• TASK ITEM: From the first line of the material below through the line containing "pyautogui.moveTo(819, 161)", print every line exactly as it stands, but no pictures.

• DATASET EXTRACT:
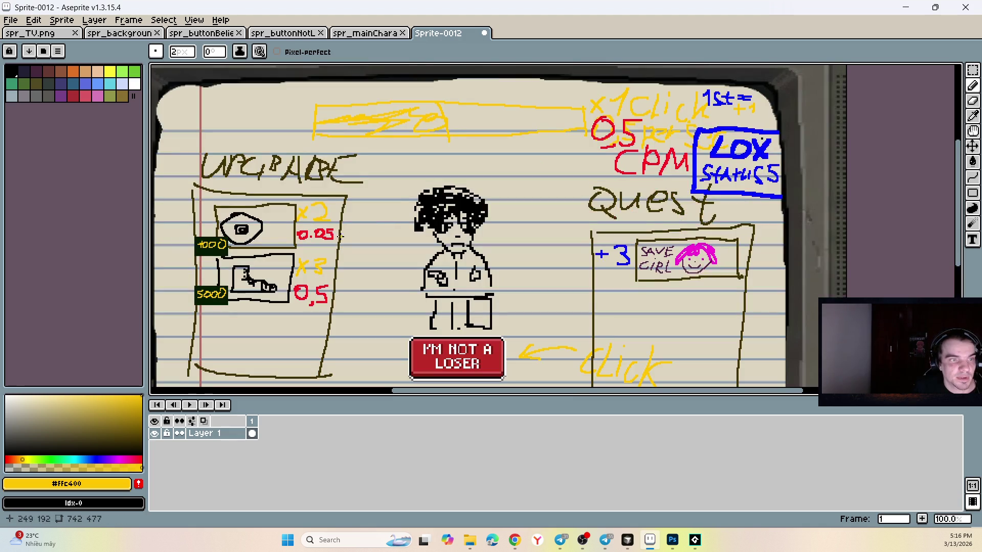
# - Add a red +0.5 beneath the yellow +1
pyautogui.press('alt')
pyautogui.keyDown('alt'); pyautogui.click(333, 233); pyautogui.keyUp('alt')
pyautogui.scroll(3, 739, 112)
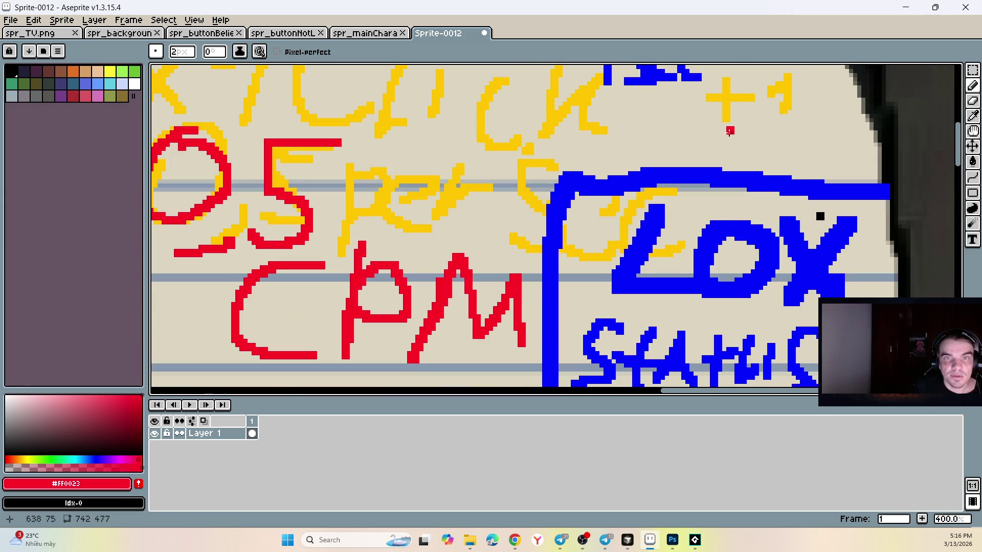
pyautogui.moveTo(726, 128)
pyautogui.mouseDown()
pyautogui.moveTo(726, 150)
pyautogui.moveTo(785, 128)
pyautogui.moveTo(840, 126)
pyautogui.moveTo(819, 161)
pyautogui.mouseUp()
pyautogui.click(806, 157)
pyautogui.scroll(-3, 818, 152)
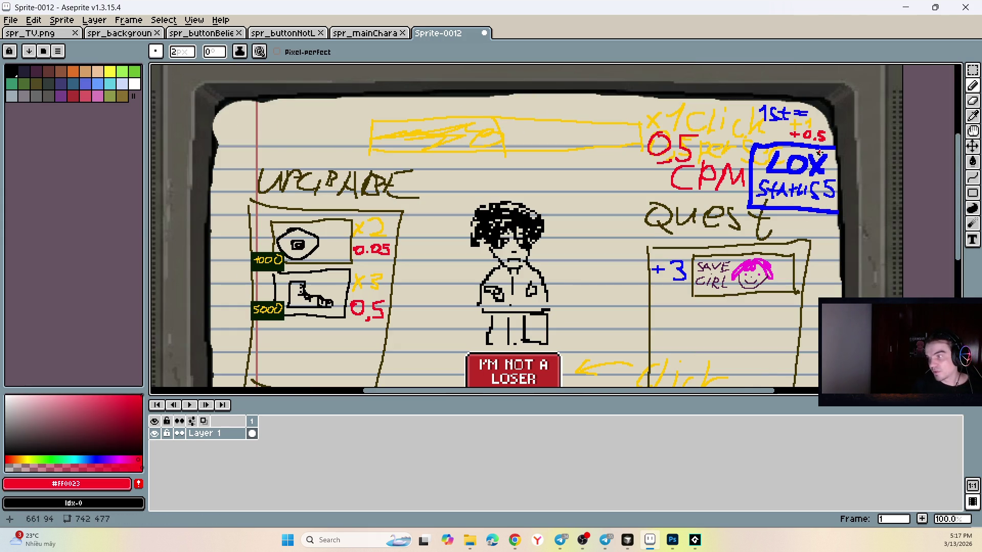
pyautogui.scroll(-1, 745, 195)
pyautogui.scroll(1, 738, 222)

• EXPECTED ANSWER:
# - Add a red +0.5 beneath the yellow +1
pyautogui.press('alt')
pyautogui.keyDown('alt'); pyautogui.click(333, 233); pyautogui.keyUp('alt')
pyautogui.scroll(3, 739, 112)
pyautogui.moveTo(726, 128)
pyautogui.mouseDown()
pyautogui.moveTo(726, 150)
pyautogui.moveTo(785, 128)
pyautogui.moveTo(840, 126)
pyautogui.moveTo(819, 161)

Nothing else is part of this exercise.